10/10
Europe after the Rain
21 July 2005
Barry Beckett's account of 'Europe after the Rain' is misleading. It remains one of the most compelling documentaries on modern art ever made. As a collage of Dada and Surrealist artifacts it is priceless. It unearths rare recordings of Tristan Tzara, Raoul Hausmann, Ernst, Duchamp and Schwitters. The film is more impressionistic than any book, but it is grounded in the conviction that Dada and Surrealism are more than a weird collection of images, that they tell a historical story. It does justice to the fraught relation between Surrealism and politics, dramatising Andre Breton's attempt to ally himself with the Communist Party. What is striking now is now topical this debate still seems. The Communists accused Breton and his friends of being the self-indulgent children of the bourgeoisie. Breton objected to the way the Communists wished to impose 'correct' modes of analysis on the imagination. The same arguments still recur today, because Breton was one of the first to address these issues.

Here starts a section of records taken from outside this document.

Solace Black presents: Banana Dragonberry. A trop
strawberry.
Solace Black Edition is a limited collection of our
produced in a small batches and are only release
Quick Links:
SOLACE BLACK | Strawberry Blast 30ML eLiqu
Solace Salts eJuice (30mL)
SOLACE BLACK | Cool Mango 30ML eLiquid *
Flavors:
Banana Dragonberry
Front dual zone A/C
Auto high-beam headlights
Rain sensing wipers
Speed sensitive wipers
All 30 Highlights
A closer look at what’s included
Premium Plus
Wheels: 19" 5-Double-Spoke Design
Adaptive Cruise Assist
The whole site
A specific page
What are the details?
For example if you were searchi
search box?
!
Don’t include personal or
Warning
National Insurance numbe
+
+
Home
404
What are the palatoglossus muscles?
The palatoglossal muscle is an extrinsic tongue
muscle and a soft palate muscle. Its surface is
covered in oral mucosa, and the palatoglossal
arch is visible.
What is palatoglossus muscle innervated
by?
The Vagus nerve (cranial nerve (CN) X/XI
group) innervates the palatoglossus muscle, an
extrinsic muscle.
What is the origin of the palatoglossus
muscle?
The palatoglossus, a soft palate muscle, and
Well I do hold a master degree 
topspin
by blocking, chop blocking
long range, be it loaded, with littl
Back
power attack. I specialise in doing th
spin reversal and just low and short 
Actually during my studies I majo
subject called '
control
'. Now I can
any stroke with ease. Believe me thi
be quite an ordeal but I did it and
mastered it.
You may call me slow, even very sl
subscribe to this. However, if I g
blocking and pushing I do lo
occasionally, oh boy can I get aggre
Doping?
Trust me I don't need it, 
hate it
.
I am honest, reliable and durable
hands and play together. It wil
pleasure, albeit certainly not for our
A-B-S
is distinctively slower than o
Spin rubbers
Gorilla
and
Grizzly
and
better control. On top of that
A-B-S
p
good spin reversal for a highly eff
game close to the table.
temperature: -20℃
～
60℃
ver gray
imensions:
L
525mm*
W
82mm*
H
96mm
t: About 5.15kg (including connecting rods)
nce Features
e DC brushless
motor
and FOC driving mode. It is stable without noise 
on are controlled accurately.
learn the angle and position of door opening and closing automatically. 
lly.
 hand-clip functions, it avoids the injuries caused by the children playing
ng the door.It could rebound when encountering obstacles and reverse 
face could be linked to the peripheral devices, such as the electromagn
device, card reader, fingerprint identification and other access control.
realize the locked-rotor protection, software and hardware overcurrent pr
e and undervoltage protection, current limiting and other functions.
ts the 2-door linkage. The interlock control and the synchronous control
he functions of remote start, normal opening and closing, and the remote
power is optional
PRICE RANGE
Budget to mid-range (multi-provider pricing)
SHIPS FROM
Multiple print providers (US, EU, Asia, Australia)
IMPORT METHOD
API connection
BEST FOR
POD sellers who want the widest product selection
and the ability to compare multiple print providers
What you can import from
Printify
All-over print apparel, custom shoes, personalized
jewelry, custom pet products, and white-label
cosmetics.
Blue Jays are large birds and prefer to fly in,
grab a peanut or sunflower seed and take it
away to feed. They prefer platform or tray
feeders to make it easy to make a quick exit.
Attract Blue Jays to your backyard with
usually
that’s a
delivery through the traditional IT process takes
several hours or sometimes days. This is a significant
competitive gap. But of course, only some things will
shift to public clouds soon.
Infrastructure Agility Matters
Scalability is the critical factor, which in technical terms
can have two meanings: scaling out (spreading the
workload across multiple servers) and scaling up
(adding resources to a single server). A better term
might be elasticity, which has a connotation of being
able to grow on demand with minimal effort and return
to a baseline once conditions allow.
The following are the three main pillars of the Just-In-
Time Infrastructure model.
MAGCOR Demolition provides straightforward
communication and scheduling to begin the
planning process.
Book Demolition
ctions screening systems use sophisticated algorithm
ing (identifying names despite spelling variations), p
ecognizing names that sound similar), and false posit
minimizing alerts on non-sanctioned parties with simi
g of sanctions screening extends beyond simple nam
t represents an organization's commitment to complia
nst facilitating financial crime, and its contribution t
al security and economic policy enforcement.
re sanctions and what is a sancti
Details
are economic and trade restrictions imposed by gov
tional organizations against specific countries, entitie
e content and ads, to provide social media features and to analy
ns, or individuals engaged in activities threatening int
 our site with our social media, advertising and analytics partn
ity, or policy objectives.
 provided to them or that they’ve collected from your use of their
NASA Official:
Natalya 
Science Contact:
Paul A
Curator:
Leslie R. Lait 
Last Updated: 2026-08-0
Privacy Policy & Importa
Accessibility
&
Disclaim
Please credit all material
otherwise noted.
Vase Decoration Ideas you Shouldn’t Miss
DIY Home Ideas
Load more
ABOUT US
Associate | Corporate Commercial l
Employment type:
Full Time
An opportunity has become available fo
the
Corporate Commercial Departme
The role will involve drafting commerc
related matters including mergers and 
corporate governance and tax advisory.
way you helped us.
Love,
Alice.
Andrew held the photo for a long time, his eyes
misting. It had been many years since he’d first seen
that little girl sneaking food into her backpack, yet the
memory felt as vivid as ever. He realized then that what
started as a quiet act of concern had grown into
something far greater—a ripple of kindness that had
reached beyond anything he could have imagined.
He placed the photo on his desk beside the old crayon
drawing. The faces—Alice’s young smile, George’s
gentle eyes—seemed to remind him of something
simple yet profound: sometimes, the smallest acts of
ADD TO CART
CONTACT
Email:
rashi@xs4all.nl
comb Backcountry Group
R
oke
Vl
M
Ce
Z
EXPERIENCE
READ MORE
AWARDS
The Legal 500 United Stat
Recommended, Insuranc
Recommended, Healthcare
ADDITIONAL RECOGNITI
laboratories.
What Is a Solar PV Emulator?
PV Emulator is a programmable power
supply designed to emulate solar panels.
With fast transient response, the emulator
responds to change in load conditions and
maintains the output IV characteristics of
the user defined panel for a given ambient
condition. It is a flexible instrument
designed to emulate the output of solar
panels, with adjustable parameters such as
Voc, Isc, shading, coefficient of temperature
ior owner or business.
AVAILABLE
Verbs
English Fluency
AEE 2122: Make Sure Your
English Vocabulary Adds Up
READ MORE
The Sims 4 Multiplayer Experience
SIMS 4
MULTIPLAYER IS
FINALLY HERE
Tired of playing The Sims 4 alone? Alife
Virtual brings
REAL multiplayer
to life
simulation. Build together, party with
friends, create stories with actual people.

It is easy to laugh at Breton's self-righteousness and his contempt for mass culture, but 'Europe after the Rain' affirms his majestic stature. He recruited a squad of brilliant poets and painters, and attempted to engage with the most progressive ideas in politics and psychology. We are reminded that Breton at the age of 20 was a medical student following in Freud's footsteps by writing down the dreams of shell-shocked soldiers on the battle fields of the Western Front. 'Europe after the Rain' gives Dada and Surrealism credit for rising to the challenge of rebuilding Europe's concept of culture after the First World War had unveiled a talent for self-destruction on an unprecedented scale.

The film cannot be called pompous because there is almost no commentary in it. The commentary is limited to very short linking sentences. Instead, the story is told by the artists' own words: aphorisms, manifestos, excerpts from poems and writing. Their imagination is contagious because the Surrealists were equally adept at words and images. There is humour in it too, perhaps at its wryest with Marcel Duchamp. You get a rare glimpse of his tombstone and the inscription he prepared for it, which provides a good twist to the perennial question about whether Surrealism is dead or not. As Duchamp says from his grave: 'Always, it's other people who die'.